B.C. pharmacists’ new ability to prescribe some drugs is needlessly restrictive in scope.
Starting June 1, pharmacists in B.C. will have a new authority, the authority to prescribe some types of drug.
Currently, pharmacists are allowed to refill existing prescriptions for up to two years. This might happen if a physician prescribed a drug, but did not order refills.
They can also substitute one medication for a different but similar one. And as of last fall they can administer some drugs by injection, after they helped out in giving COVID shots.
These are relatively minor changes. They do not meaningfully alter the role of pharmacists in our health-care system.
However, the new authority to prescribe has that potential. It will permit pharmacists to prescribe drugs on their own, without a physician being involved. Given the dearth of primary care providers, this is a welcome step.
Yet viewed in detail, this new authority appears needlessly restrictive in scope.
In effect, prescriptions may be written for only a very limited range of minor ailments — 16 in all — such as acne, fungal infections and heartburn.
Oral contraceptives may also be prescribed.
But numerous long-lasting conditions like asthma, high blood pressure or elevated cholesterol levels are not included in the list of ailments that pharmacists can now treat.
The reason given is that chronic disorders of this sort sometimes mask more serious conditions that need physician treatment. As well, various diagnostic procedures may be required in tracking such ailments, such as blood tests or CT scans, which pharmacists are not allowed to order.
In an ideal world, with a health-care system operating efficiently, these limitations would do no harm.
Yet in B.C., and across the country, medicare is in crisis.
In this context, it would have been reasonable to extend the prescribing scope of pharmacists well beyond that now planned.
In Alberta for some years, pharmacists have been allowed to prescribe a wide range of medications, including for chronic disorders. They can also order lab and other diagnostic tests.
To ensure this is done safely, pharmacists who wish to take on these additional responsibilities must undergo supplementary training.
Yet nurse practitioners in B.C. already enjoy comparable authority to pharmacists in Alberta, including the authority to diagnose and treat a very wide range of ailments. Nevertheless their training program is no more rigorous, at least as regards drug therapy, than a pharmacy degree.
Adding weight to this point, there are nearly as many registered pharmacists in B.C. (6,703) as there are practising family physicians (6,884).
This is a huge resource that could be put to better use in difficult times like these.
That view is gaining ground abroad. The U.K. health department has calculated that allowing pharmacists in Scotland to prescribe antibiotics for urinary tract infections might save an estimated 400,000 family physician visits a year.
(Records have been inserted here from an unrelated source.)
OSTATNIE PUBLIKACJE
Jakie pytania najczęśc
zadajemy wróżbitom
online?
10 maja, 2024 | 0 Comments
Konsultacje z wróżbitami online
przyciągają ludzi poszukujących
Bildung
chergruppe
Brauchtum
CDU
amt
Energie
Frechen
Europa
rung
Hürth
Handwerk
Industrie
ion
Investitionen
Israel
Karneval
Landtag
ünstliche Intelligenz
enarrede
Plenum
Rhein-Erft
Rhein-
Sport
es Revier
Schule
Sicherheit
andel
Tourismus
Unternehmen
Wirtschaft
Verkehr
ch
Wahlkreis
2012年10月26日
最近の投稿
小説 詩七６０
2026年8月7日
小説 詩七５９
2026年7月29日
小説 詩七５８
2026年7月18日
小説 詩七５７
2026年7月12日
A similar arrangement in B.C. could reduce physician appointments by around 300,000, no small matter.
It must be noted that B.C. is not alone in limiting the authority of pharmacists. Several other provinces, Ontario and Quebec among them, retain similar restrictions.
And not every pharmacist might take the additional training required.
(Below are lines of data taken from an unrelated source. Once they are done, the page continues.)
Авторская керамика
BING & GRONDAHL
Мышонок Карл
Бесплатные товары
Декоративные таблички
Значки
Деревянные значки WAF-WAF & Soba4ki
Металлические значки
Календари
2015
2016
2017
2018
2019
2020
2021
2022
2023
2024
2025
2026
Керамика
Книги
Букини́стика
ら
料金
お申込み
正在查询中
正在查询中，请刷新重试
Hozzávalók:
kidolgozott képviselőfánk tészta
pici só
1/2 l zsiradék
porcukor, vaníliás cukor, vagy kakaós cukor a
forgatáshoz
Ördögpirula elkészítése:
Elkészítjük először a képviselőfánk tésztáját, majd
Yet the question must be asked, when we’re going to the ends of the earth to recruit more nurses and train more doctors, why we aren’t making full use of the pharmacists we already have.
Yes, patient safety is a must. But surely it is safer to allow pharmacists to handle cases of asthma or elevated cholesterol with well researched medications, than to leave such conditions untreated because a physician cannot be found.
For that reason we encourage the province to give pharmacists a wider role in managing the primary care crisis.